The FIA will have to act on testing and act soon. The 2017 compounds will need a number of test days and with a tight 2016 F1 race calendar, slots for these tests are already tough to find.

As to the woe of the commentator in this new world of multi rubber shod cars, they’ll just have to get with the programme and work harder and smarter to stay ahead of the fans. Who after all are often ahead of the pundit’s pontifications as they watch live timing during the current races.

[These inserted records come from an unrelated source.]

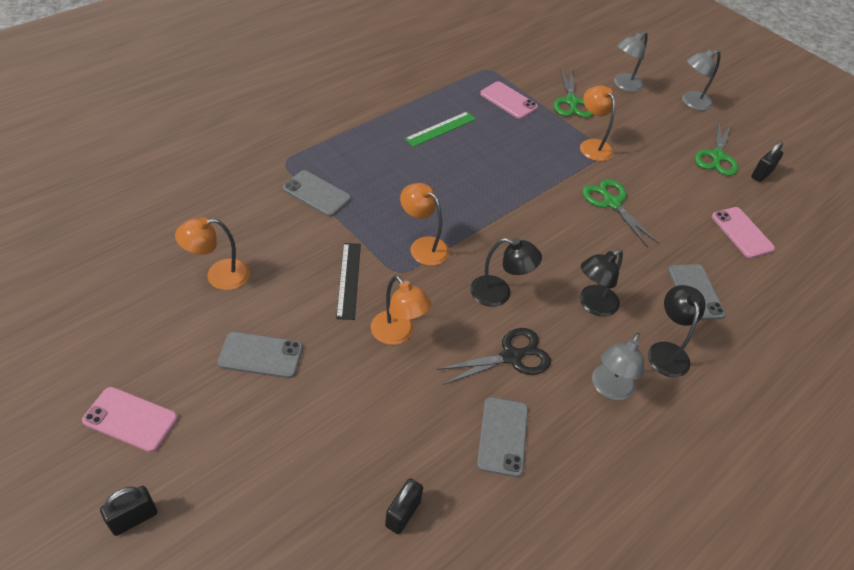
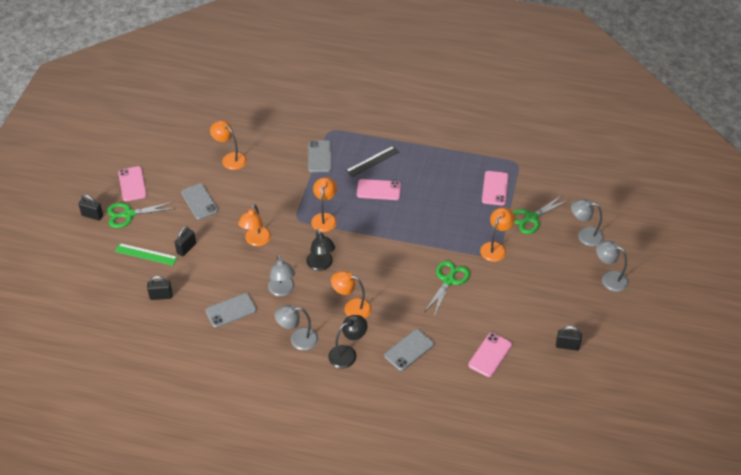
camera: 60 degrees right, 0 degrees up
(336, 423) = (186, 248): none -> black padlock
(349, 280) = (273, 204): black ruler -> black ruler (372, 161)
(424, 178) = (379, 190): none -> pink phone
(440, 129) = (429, 173): green ruler -> green ruler (146, 254)
(511, 357) = (282, 290): black scissors -> grey lamp
(592, 305) = (352, 307): black lamp -> orange lamp
(717, 156) = (559, 315): green scissors -> green scissors (129, 214)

6 responses to “F1 Tyre problems on the horizon

  1. Not surprising that no one wants to support these changes. Break it down by team:

    Mercedes – they’re winning, why change that? Any changes to tyres will increase uncertainty.
    Ferrari – they’re catching Mercedes, again uncertainty would not be good at this point
    Williams – happy as runners up
    Red Bull – bigger problems than tyres
    McLaren – as above
    Toro Rosso – as above, car looking competitive when everything works so unlike to want to add to uncertainty
    Force India – new car has switched focus from tyres back to car development
    Sauber – likely would support this, as it’s cheaper than developing the car
    Manor – don’t care, need 2016 car and would prefer to keep rules constant until then.

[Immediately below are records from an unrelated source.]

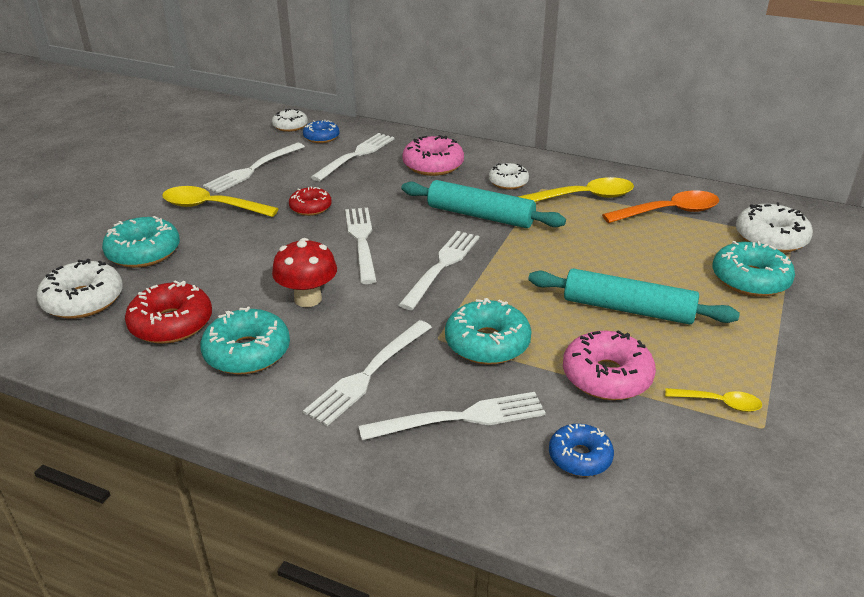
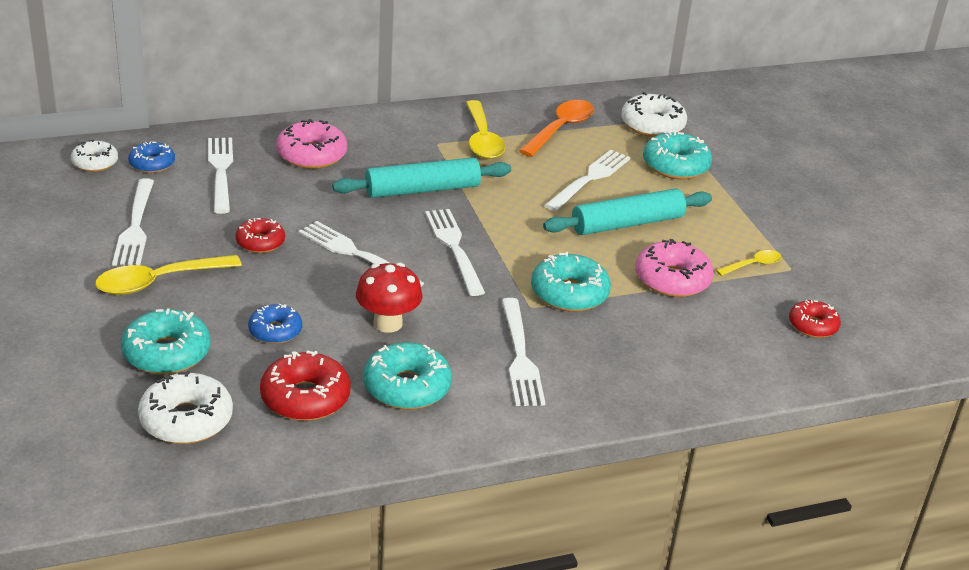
camera: 45 degrees left, 0 degrees up
(461, 417) = (621, 353): white fork -> white fork (589, 179)
(508, 182) = (402, 148): white donut -> none
(580, 457) = (719, 340): blue donut -> blue donut (275, 331)
(584, 197) = (482, 139): yellow spoon -> yellow spoon turned 135 degrees clockwise
(713, 499) = (812, 326): none -> red donut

  2. Will it really make a difference anyway? The teams will all run their simulations and come to much the same conclusions, especially with there only being a few compounds to choose from.

    • Certain cars seem to work better with certain compounds though, so there might be more benefit to them if they can run a more optimal strategy? Opens up the option for some variations in strategy too depending on what they think their pace might be like, then it comes down to how conservative or optimistic teams will be.

  3. consider my limited point of view here for a moment. back in the day during amateur racing of FFord and FAtlantic in the USA, we had the choice of Goodyear, Firestone, Hoosier, McCreary, Dunlops, Michelin, Yokohamas, B & G and more. we made a choice based on speed, feel, price, wear, availability, reputation, commitment to advancements in technology and which distributer or sales person we liked or who was willing to give us the tech specs or a “deal”!!!
    the season-long racing was incredible and nobody ever totally dominated.
    I promise you would be blown away knowing I was quite successful running the McCreary softest dirt compound tire on my Titan Mk V FFord and later modified to FAtlantic., and I LOVED Nelson Ledges, Mid Ohio, Watkins Glen, Lime Rock, Mt Tremblont, and Mosport most of all.

    get my drift?? 20 to 50 year olds with no sponsorship could afford to buy any and all the above tires for fun and a cheap trophy.

    F1, FOM, FIA and the teams all need to roll over and die for their BS that they cannot afford a tire war…just provide the testing time and responsible marketing plan and you will see there are nearly 2 dozen tire manufacturers capable of providing a safe and competitive F1 tire…

    • People really need to stop using ‘affordable’ with respect to things in F1. I don’t turn on the tv every weekend to watch billionaires try to save money.